Surgery I, II - lecture

Lungs

Lung anatomy

There are 3 lobes in right lung and 2 lobes in left lung. The lobes are separated by fissures. There is oblique fissure separating lower lobe from upper and middle lobes on the right, running in the level of 6th rib. Horizontal fissure originates from the previous at mid-axillary line and parallels the 4th rib. On the left, there is just oblique fissure at the corresponding level of 6th rib. Nevertheless, lung anatomy is variable and so may the fissures vary. Visceral pleura covers the lungs and, covering the hila and creating pulmonary ligament, it traverses to the parietal pleura.

Lung segments with their tertiary hila are another important anatomical units. There are 10 segments on the right and 8 segments on the left in most cases, instead of the original 10. Because segments 1+2 on the left usually have common artery and segmentary bronchus and because medial basal segment is frequently missing or joined to the anterior basal segment, there are only 8 segments on the left.

Bronchial tree starts under the larynx with trachea at the level of C6 vertebral body. It is 10 to 13 cm long and its lumen is held by 15 to 20 C-shaped cartilages. There is only soft membranous wall dorsally. In the level of Th 4-5 it divides into right and left main bronchi. The right bronchus is shorter, wider and steeper and further subdivides into 3 lobar bronchi. The left bronchus runs almost horizontally and gives rise to 2 segmental bronchi. The bronchial tree anatomy tends to be pretty constant.

This is the cranio-caudal position of anatomical structures in the hila: main bronchus, pulmonary artery, pulmonary veins in the right and pulmonary artery, main bronchus and pulmonary veins in the left.

Nutritional bronchial branches run of aorta, right bronchial veins empty to azygos vein and left bronchial veins empty to hemiazygos vein and intercostal veins.

Mountain-Dressler map of chest lymph nodes stations serves to precisely distinguish different perioperatively biopsied nodes and helps in proper oncological staging (N1-N3).

 

Surgical approaches

Antero-lateral or posterolateral thoracotomies are used commonly. Vertical muscle sparing thoracotomy is a convenient approach for smaller resections like metastasectomies. The incision spares thoracis wall muscles, particularly the latissimus dorsi muscle. Clamshell thoracotomy consists of bilateral anterolateral thoracotomies interconnected by transverse sternotomy and offers very wide approach to both pleural cavities and mediastinum. Thoraco-phreno-laparotomy can be used in surgeries of esophagus or large hiatal hernias. This incision opens left pleural and peritoneal spaces and includes the incision of diaphragm.

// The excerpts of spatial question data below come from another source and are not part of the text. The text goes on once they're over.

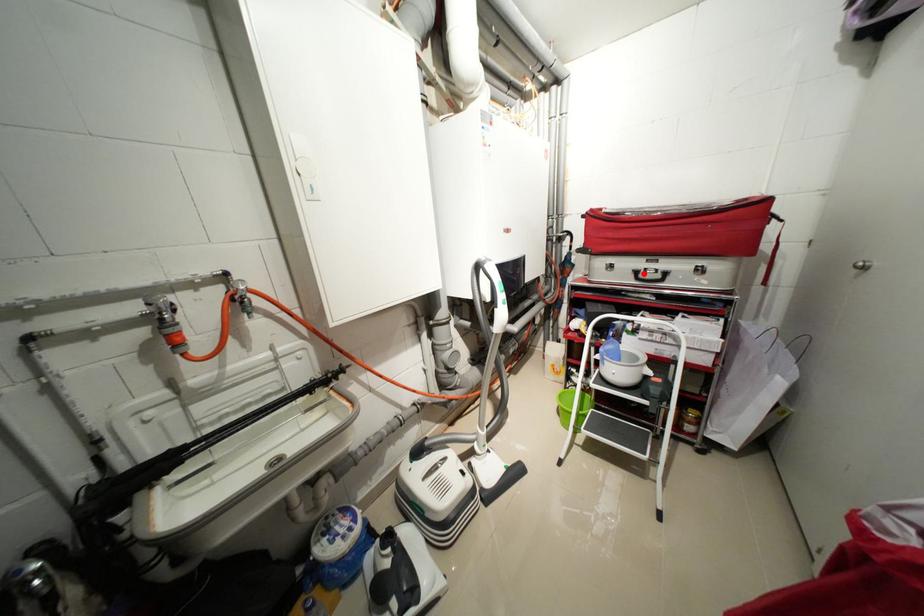
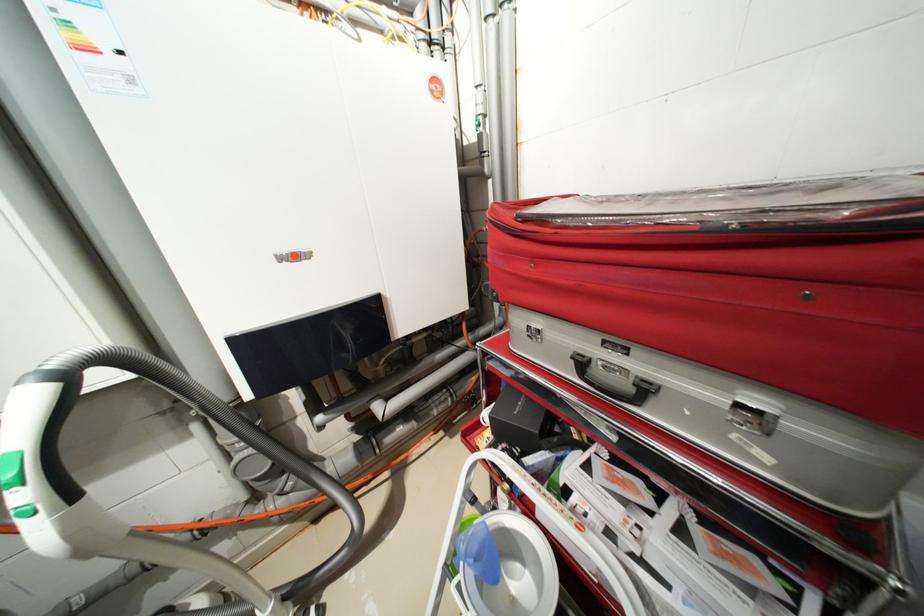
Where in the second image is the point corresponding to the highlighted location from the first image?

(589, 363)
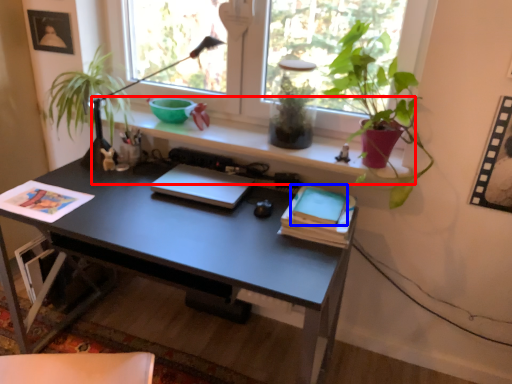
Question: Which of the following is the farthest to the observer, window sill (highlighted by a red box) or paperback book (highlighted by a blue box)?

Choices:
 (A) window sill
 (B) paperback book

Answer: (A)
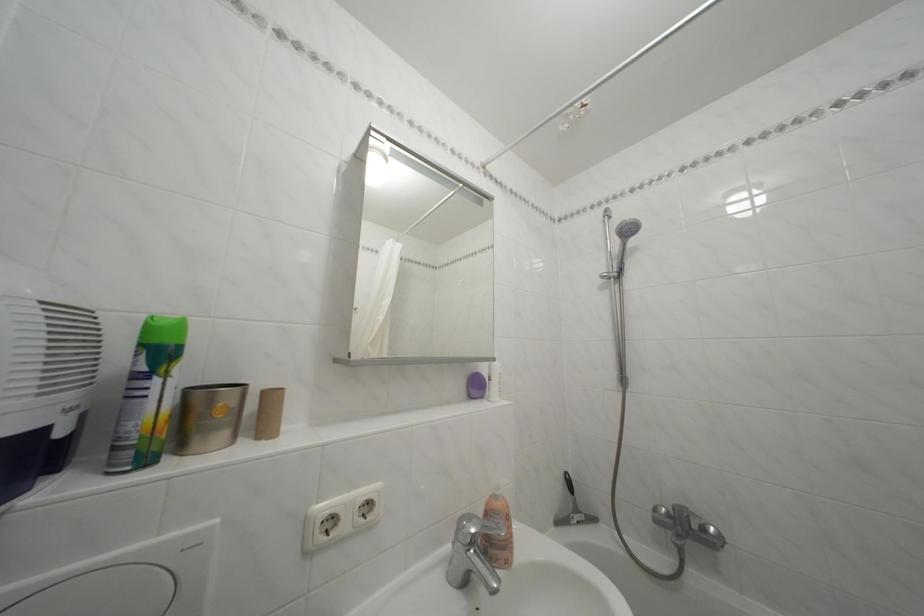
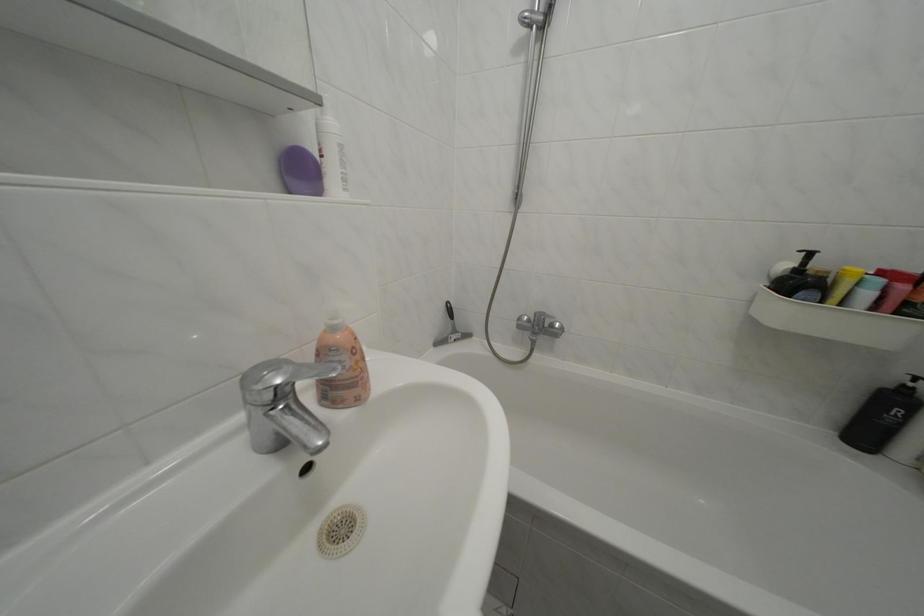
The images are taken continuously from a first-person perspective. In which direction is your viewpoint rotating?

The camera's rotation is toward right-down.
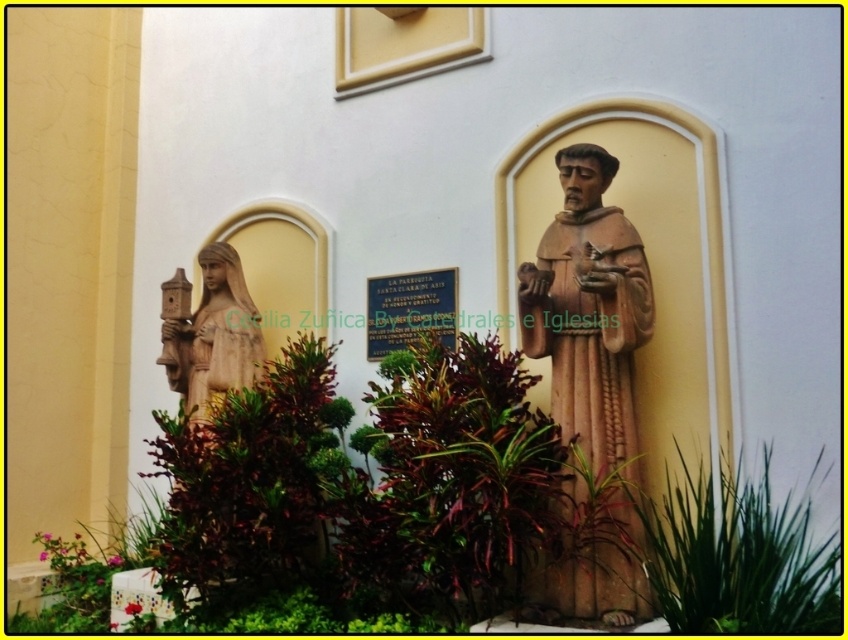
Question: From the image, what is the correct spatial relationship of matte brown statue at center in relation to wooden statue at left?

Choices:
 (A) right
 (B) left

Answer: (A)

Question: Can you confirm if matte brown statue at center is thinner than wooden statue at left?

Choices:
 (A) no
 (B) yes

Answer: (B)

Question: Which object appears closest to the camera in this image?

Choices:
 (A) wooden statue at left
 (B) matte brown statue at center

Answer: (B)

Question: Which object appears farthest from the camera in this image?

Choices:
 (A) wooden statue at left
 (B) green leafy plant at center
 (C) matte brown statue at center

Answer: (A)

Question: Considering the real-world distances, which object is farthest from the wooden statue at left?

Choices:
 (A) matte brown statue at center
 (B) green leafy plant at center

Answer: (B)

Question: Can you confirm if matte brown statue at center is smaller than wooden statue at left?

Choices:
 (A) yes
 (B) no

Answer: (B)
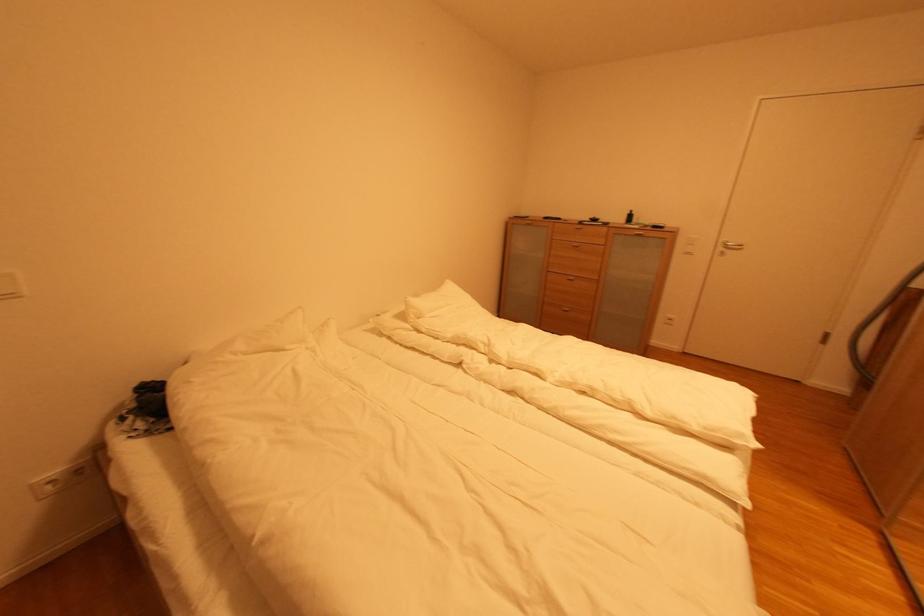
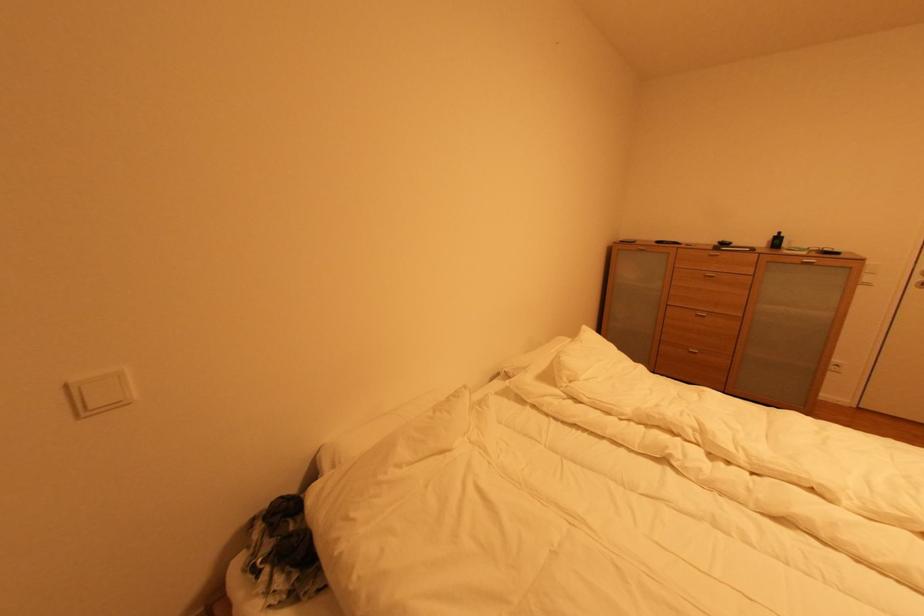
In a continuous first-person perspective shot, in which direction is the camera moving?

The cameraman moved toward left, forward.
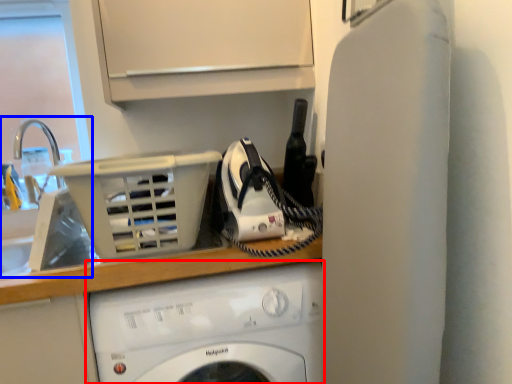
Question: Which object appears farthest to the camera in this image, washing machine (highlighted by a red box) or sink (highlighted by a blue box)?

Choices:
 (A) washing machine
 (B) sink

Answer: (B)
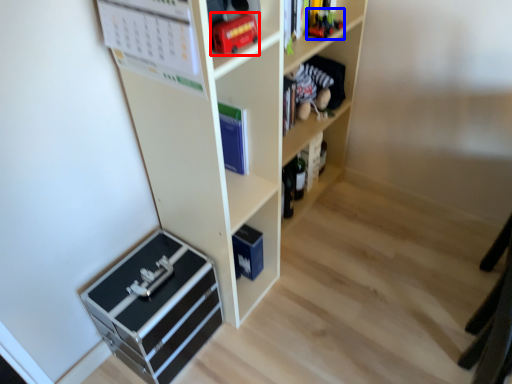
Question: Among these objects, which one is farthest to the camera, toy (highlighted by a red box) or toy (highlighted by a blue box)?

Choices:
 (A) toy
 (B) toy

Answer: (B)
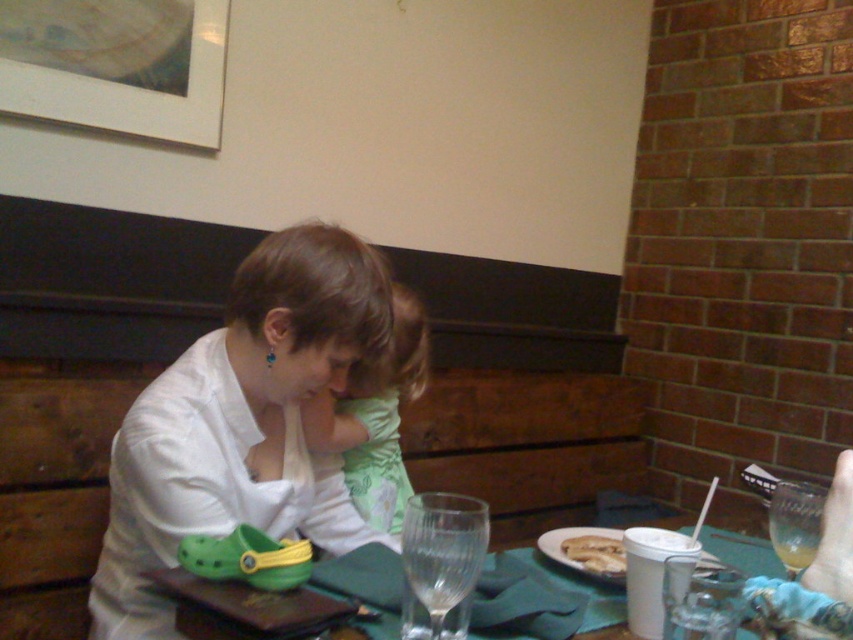
In the scene shown: Measure the distance between white matte shirt at center and camera.

white matte shirt at center is 37.25 inches from camera.

Who is positioned more to the right, white matte shirt at center or golden crispy bread at lower center?

From the viewer's perspective, golden crispy bread at lower center appears more on the right side.

Who is more distant from viewer, (x=260, y=312) or (x=579, y=538)?

Point (x=579, y=538)

Identify the location of white matte shirt at center. (242, 422).

Is white matte shirt at center thinner than green fabric shirt at center?

No, white matte shirt at center is not thinner than green fabric shirt at center.

Who is more distant from viewer, (x=343, y=330) or (x=369, y=504)?

The point (x=369, y=504) is behind.

Describe the element at coordinates (242, 422) in the screenshot. I see `white matte shirt at center` at that location.

The image size is (853, 640). I want to click on white matte shirt at center, so click(x=242, y=422).

Can you confirm if green fabric shirt at center is bigger than green rubber clog at lower left?

Indeed, green fabric shirt at center has a larger size compared to green rubber clog at lower left.

Who is positioned more to the left, green fabric shirt at center or green rubber clog at lower left?

green fabric shirt at center is more to the left.

Which is behind, point (364, 416) or point (677, 524)?

The point (677, 524) is behind.

This screenshot has width=853, height=640. Find the location of `green fabric shirt at center`. green fabric shirt at center is located at coordinates (374, 419).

Mini-invasive techniques with small incisions and trocars for camera and endoscopic instruments include videothoracoscopy (VTS) and video-assisted thoracoscopic surgery (VATS). The later adds a small thoracotomy (4cm). Nowadays, every thoracoscopic surgery is referred to as VATS. In some cases, only one short incision is used (uniportal VATS). Some experts use sub-xiphoideal approach. Surgical robot can be used for thoracic procedures as well (robot-assisted thoracoscopic surgery, RATS).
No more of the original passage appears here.